ただ、そこに至るには、越えなければならない技術的な高いハードルがあるのは間違いない。
「データ交換のレベルを細胞レベルにまで落とせるようになる必要がある」とエマニュエル氏はBusiness Insiderに語った。同氏は「細胞レベルにまで落とした時点で、特定の神経細胞シナプスのデータイベントをコントロールできる」という。
「それにより、双方向で大量のデータ転送が可能になる」
エマニュエル氏は、今も取り組みは進められているものの、この技術的飛躍は恐らく、まだ少なくとも10年は先のことだろうと話している。

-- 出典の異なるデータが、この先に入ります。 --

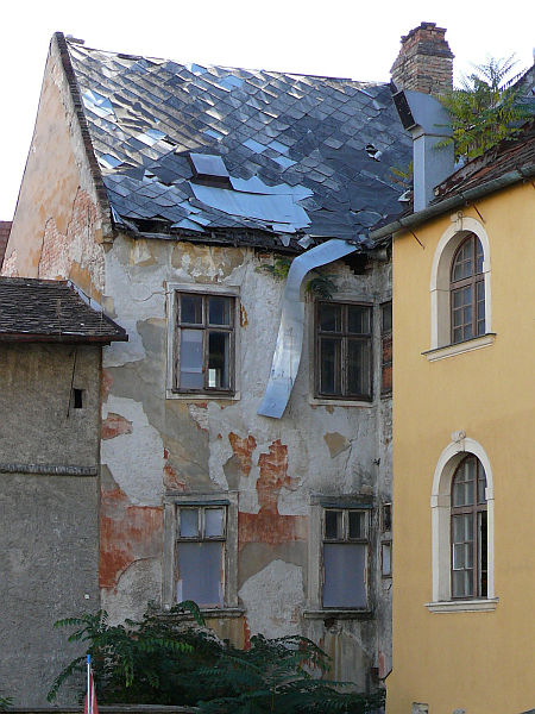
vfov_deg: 19.3
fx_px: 2102
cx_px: 268
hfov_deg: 14.5
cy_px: 357
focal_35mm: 102
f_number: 4
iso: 100
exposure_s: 1/200
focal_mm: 13.3
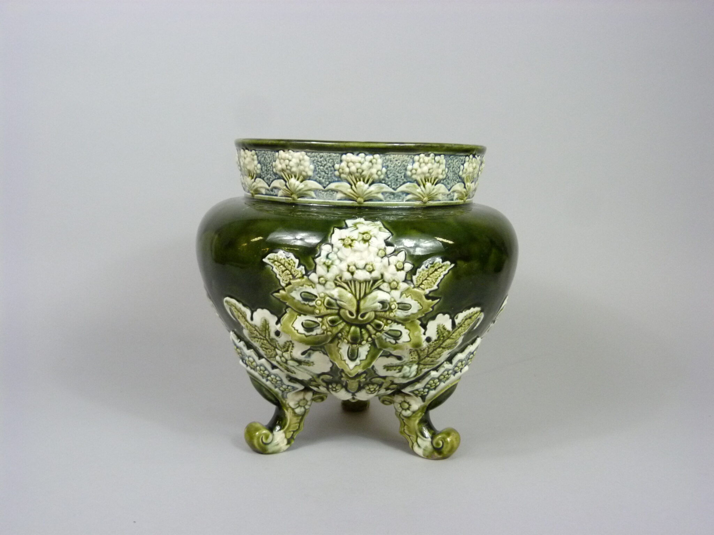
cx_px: 357
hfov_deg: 47.9
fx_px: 804
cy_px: 268
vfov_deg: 36.8
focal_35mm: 39
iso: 400
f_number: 3.1
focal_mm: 7.1
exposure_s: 1/50
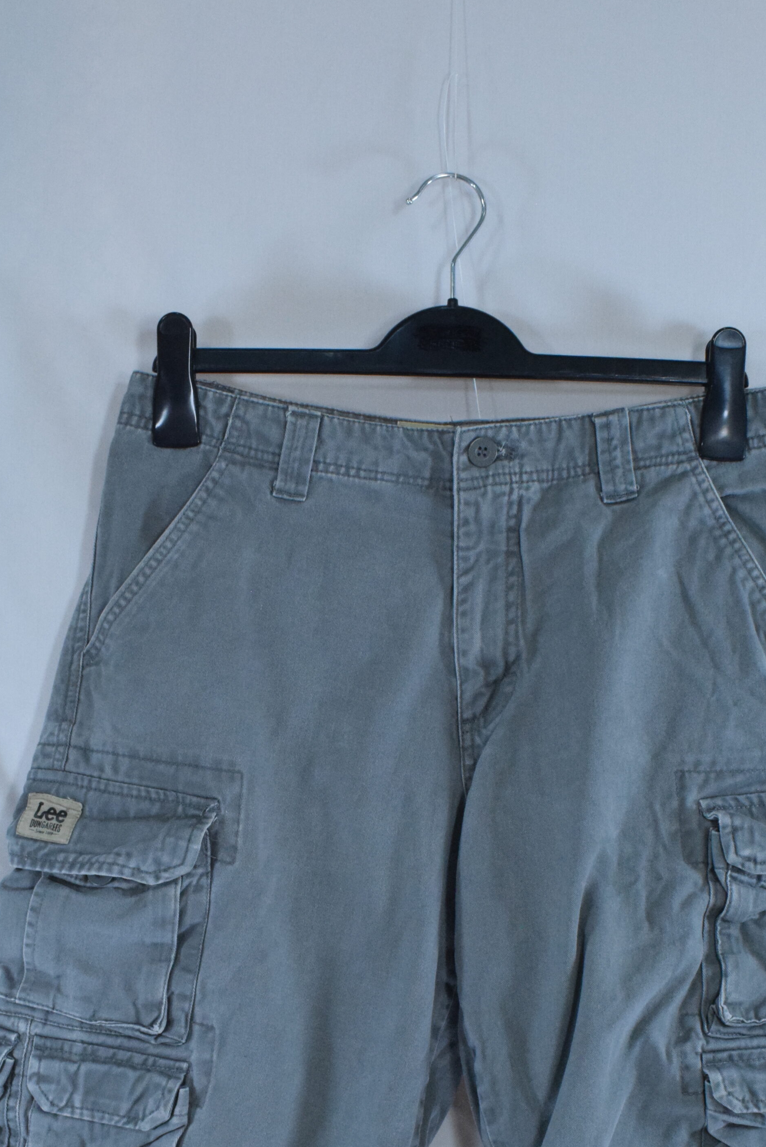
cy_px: 743
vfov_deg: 32.3
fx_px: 1967
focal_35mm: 62
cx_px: 401
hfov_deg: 22.0
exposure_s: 1/160
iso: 3200
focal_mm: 29
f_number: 16
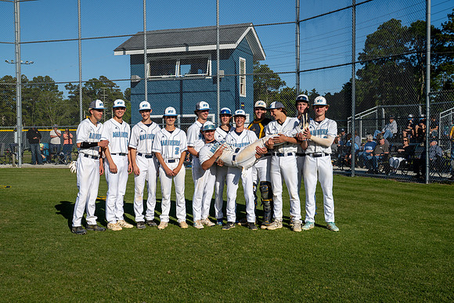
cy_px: 152
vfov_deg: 30.5
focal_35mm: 44
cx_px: 227
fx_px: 555
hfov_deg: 44.5
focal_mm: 44
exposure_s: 1/500
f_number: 8
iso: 100
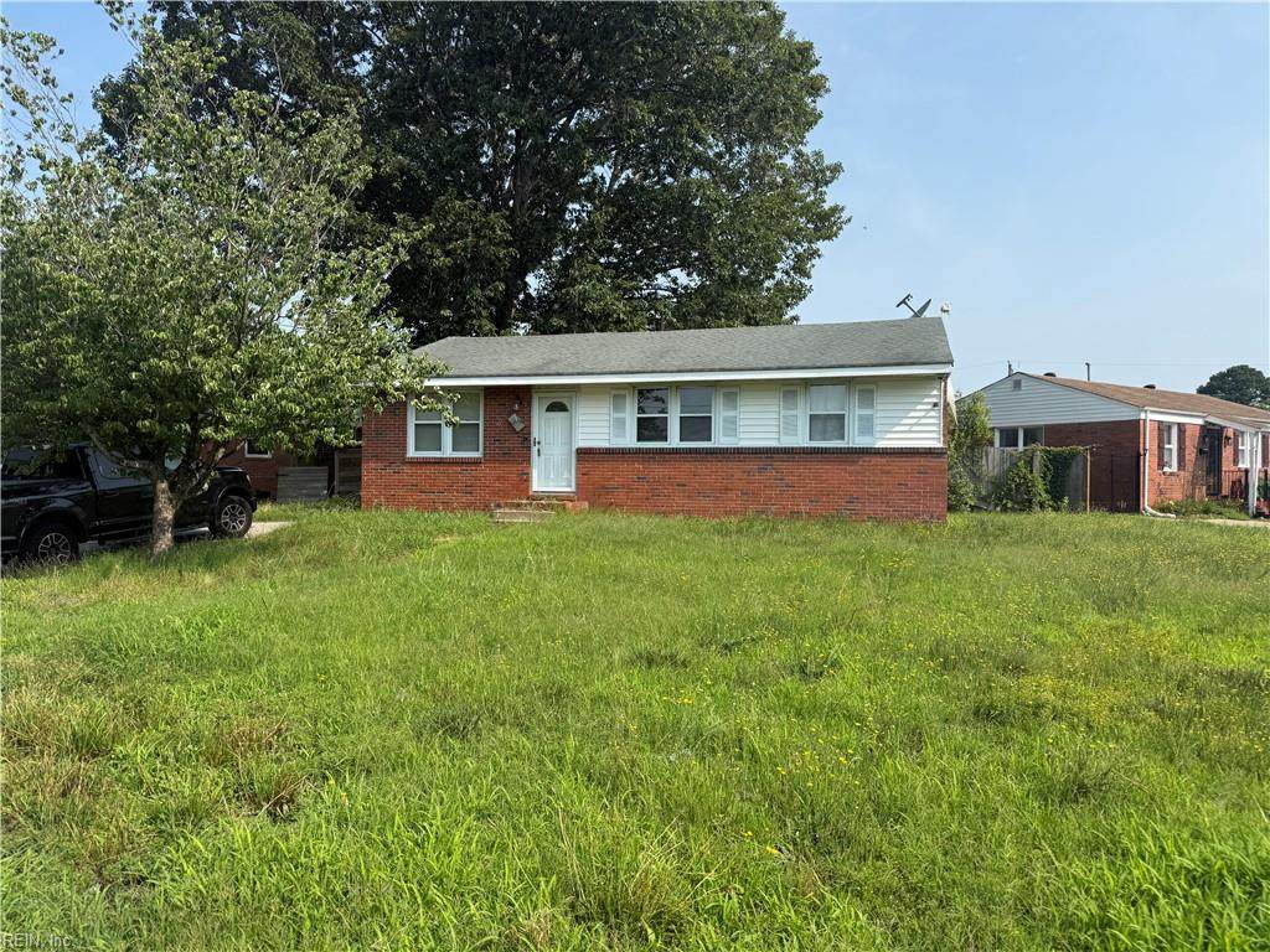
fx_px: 881
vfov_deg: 56.8
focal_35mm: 24
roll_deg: -1.1
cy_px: 476
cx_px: 635
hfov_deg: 71.6
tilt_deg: -0.5
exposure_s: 1/3584
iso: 80
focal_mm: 6.76
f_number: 1.78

国防総省のBiotechnologies for Health and Human Performance Councilが実施したこの研究は、特殊部隊の兵士やパイロット、ドローンのオペレーター、諜報員が脳インプラントを2030年までに使うようになるだろうと見ている。
「人間のニューラルネットワークとマイクロエレクトロニクス・システムが直接データ交換できるようになれば、戦術的な兵士のコミュニケーションに革命をもたらし、指揮命令系統全体にわたる知識の移転を加速させ、最終的には戦場の"霧"を晴らすことができるだろう」と指摘する。
だが、エマニュエル氏は米軍の声明文の中で、「最終的にこうしたテクノロジーは戦闘の範囲を超えるだろう。わたしたちの世界の捉え方や人間であることの意味を変えていくだろう」と述べている。